The sculpting is very nice. It is not the sharpest you will ever see, and occasionally things go wrong (perhaps down to the mould-making rather than the sculpting) as with the left side of the face of the man with the grenade in the top row, but for the most part the detail is there and well done. One feature of the SAS generally, and particularly when on a raid, was the beard each man sported. Several of these poses have such a thing fairly clearly visible, and we must presume the rest have rather less bushy examples that only need to be painted. Generally the anatomy is good too, although we thought the first figure in the top row was a rather awkward pose and not a success. There is some flash, which is variable but nowhere particularly bad, and there is no extra ‘hidden’ plastic anywhere.

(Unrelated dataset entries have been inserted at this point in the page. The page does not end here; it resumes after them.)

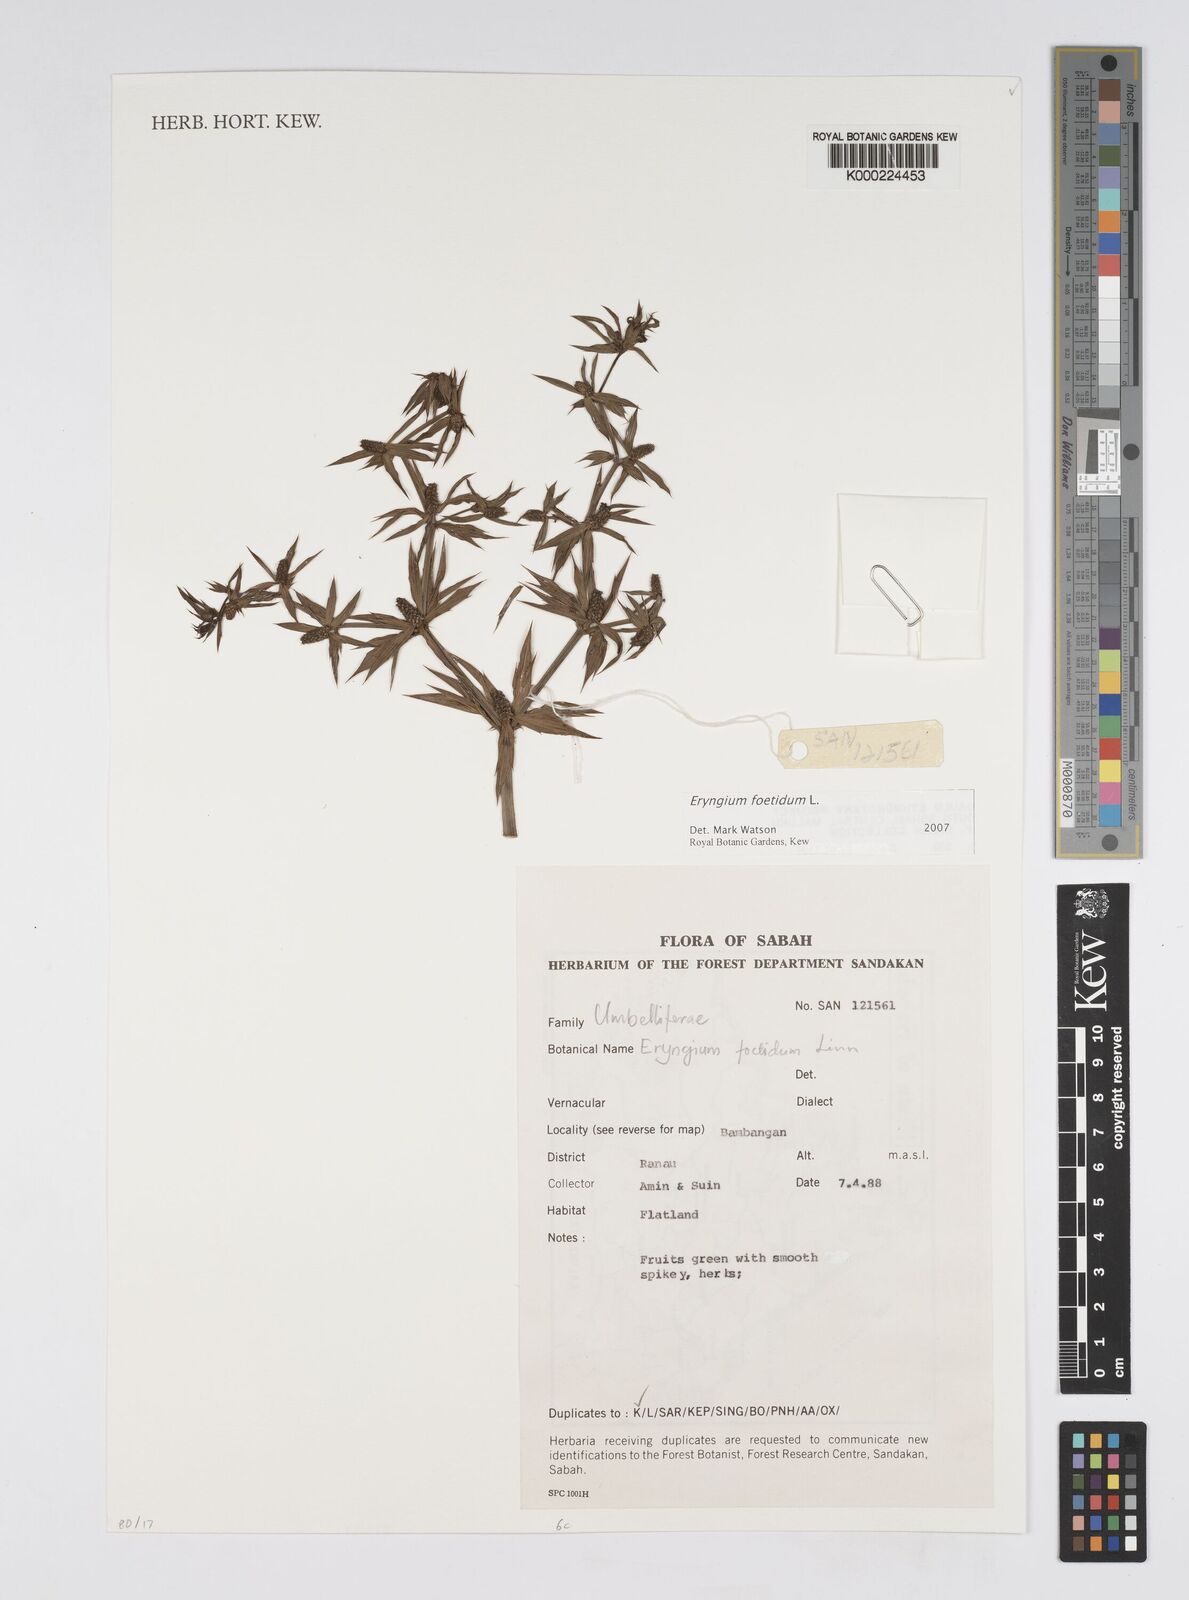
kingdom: Plantae
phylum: Tracheophyta
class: Magnoliopsida
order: Apiales
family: Apiaceae
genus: Eryngium
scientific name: Eryngium foetidum
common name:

As we have said, the typical SAS figure would be in a vehicle, or perhaps keeping hidden while they wait for night and the start of the raid, or perhaps quietly laying charges on a silent airfield, but there is none of this here. For the sake of action and drama this set portrays a fire-fight, an ambush, but even then we worried that too many of the poses are standing upright – not a great choice in a landscape with often little or no cover and facing men with weapons that have a much better effective range than your light submachine guns. So it is a compromise, and from an action/adventure point of view it is probably the right decision, though it does little to portray this famous unit in its most iconic role. However the sculpting is good and while we were not quite sure about the choice of some small arms, nothing here can definitely be said to be wrong. The stand-out figure for us is the man attacking a sentry, even if this was a rare event (particularly in an ambush!), though ideally his right arm should be much lower, so he can stab the man in the lower abdomen (and thus avoid his ribcage). Still this is a very appealing collection of figures that could form the basis for some unusual and dramatic dioramas.